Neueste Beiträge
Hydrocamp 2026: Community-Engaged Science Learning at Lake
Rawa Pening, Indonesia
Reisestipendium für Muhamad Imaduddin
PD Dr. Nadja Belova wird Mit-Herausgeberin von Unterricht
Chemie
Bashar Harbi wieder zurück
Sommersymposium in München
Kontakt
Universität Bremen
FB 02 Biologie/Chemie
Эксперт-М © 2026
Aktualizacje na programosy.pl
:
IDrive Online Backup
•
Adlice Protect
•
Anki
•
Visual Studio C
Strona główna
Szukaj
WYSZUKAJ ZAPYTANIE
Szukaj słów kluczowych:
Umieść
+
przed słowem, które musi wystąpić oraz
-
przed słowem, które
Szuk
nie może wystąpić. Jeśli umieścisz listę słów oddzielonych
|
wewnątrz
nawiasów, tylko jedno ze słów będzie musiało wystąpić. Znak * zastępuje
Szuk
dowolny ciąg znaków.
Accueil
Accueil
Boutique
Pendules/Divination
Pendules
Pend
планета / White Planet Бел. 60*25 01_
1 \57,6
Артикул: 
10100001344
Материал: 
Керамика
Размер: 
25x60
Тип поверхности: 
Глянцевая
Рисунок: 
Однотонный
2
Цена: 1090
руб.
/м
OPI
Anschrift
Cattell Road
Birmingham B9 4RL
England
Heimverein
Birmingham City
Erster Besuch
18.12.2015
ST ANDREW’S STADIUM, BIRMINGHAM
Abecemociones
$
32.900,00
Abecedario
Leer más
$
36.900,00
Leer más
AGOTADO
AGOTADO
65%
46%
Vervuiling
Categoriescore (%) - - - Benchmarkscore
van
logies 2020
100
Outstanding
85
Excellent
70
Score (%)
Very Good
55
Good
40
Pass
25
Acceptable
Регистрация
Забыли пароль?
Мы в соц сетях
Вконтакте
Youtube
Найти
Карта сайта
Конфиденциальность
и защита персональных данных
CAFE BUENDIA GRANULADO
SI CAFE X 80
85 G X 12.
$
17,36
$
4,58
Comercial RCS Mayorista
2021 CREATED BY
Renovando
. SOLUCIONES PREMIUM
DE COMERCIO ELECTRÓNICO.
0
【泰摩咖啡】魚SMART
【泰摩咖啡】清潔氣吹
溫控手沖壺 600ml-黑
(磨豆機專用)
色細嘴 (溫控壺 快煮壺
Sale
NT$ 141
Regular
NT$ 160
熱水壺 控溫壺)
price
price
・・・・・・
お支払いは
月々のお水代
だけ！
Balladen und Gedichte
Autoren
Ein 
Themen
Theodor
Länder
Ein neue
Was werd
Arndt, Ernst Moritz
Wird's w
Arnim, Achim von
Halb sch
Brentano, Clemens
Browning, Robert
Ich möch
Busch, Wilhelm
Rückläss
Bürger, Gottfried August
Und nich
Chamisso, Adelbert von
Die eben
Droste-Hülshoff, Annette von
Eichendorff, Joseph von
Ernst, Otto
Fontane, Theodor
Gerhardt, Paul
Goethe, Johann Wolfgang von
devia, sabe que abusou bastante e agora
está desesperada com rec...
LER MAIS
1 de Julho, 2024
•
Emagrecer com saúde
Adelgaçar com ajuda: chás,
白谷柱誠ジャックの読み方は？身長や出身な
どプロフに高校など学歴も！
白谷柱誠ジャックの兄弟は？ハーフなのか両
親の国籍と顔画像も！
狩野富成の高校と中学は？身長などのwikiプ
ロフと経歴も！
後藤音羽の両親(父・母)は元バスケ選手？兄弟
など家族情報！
★ ★ ★ ★
Task item:
Please write out the records from above, keeping every line exact.

The completed task:
Neueste Beiträge
Hydrocamp 2026: Community-Engaged Science Learning at Lake
Rawa Pening, Indonesia
Reisestipendium für Muhamad Imaduddin
PD Dr. Nadja Belova wird Mit-Herausgeberin von Unterricht
Chemie
Bashar Harbi wieder zurück
Sommersymposium in München
Kontakt
Universität Bremen
FB 02 Biologie/Chemie
Эксперт-М © 2026
Aktualizacje na programosy.pl
:
IDrive Online Backup
•
Adlice Protect
•
Anki
•
Visual Studio C
Strona główna
Szukaj
WYSZUKAJ ZAPYTANIE
Szukaj słów kluczowych:
Umieść
+
przed słowem, które musi wystąpić oraz
-
przed słowem, które
Szuk
nie może wystąpić. Jeśli umieścisz listę słów oddzielonych
|
wewnątrz
nawiasów, tylko jedno ze słów będzie musiało wystąpić. Znak * zastępuje
Szuk
dowolny ciąg znaków.
Accueil
Accueil
Boutique
Pendules/Divination
Pendules
Pend
планета / White Planet Бел. 60*25 01_
1 \57,6
Артикул: 
10100001344
Материал: 
Керамика
Размер: 
25x60
Тип поверхности: 
Глянцевая
Рисунок: 
Однотонный
2
Цена: 1090
руб.
/м
OPI
Anschrift
Cattell Road
Birmingham B9 4RL
England
Heimverein
Birmingham City
Erster Besuch
18.12.2015
ST ANDREW’S STADIUM, BIRMINGHAM
Abecemociones
$
32.900,00
Abecedario
Leer más
$
36.900,00
Leer más
AGOTADO
AGOTADO
65%
46%
Vervuiling
Categoriescore (%) - - - Benchmarkscore
van
logies 2020
100
Outstanding
85
Excellent
70
Score (%)
Very Good
55
Good
40
Pass
25
Acceptable
Регистрация
Забыли пароль?
Мы в соц сетях
Вконтакте
Youtube
Найти
Карта сайта
Конфиденциальность
и защита персональных данных
CAFE BUENDIA GRANULADO
SI CAFE X 80
85 G X 12.
$
17,36
$
4,58
Comercial RCS Mayorista
2021 CREATED BY
Renovando
. SOLUCIONES PREMIUM
DE COMERCIO ELECTRÓNICO.
0
【泰摩咖啡】魚SMART
【泰摩咖啡】清潔氣吹
溫控手沖壺 600ml-黑
(磨豆機專用)
色細嘴 (溫控壺 快煮壺
Sale
NT$ 141
Regular
NT$ 160
熱水壺 控溫壺)
price
price
・・・・・・
お支払いは
月々のお水代
だけ！
Balladen und Gedichte
Autoren
Ein 
Themen
Theodor
Länder
Ein neue
Was werd
Arndt, Ernst Moritz
Wird's w
Arnim, Achim von
Halb sch
Brentano, Clemens
Browning, Robert
Ich möch
Busch, Wilhelm
Rückläss
Bürger, Gottfried August
Und nich
Chamisso, Adelbert von
Die eben
Droste-Hülshoff, Annette von
Eichendorff, Joseph von
Ernst, Otto
Fontane, Theodor
Gerhardt, Paul
Goethe, Johann Wolfgang von
devia, sabe que abusou bastante e agora
está desesperada com rec...
LER MAIS
1 de Julho, 2024
•
Emagrecer com saúde
Adelgaçar com ajuda: chás,
白谷柱誠ジャックの読み方は？身長や出身な
どプロフに高校など学歴も！
白谷柱誠ジャックの兄弟は？ハーフなのか両
親の国籍と顔画像も！
狩野富成の高校と中学は？身長などのwikiプ
ロフと経歴も！
後藤音羽の両親(父・母)は元バスケ選手？兄弟
など家族情報！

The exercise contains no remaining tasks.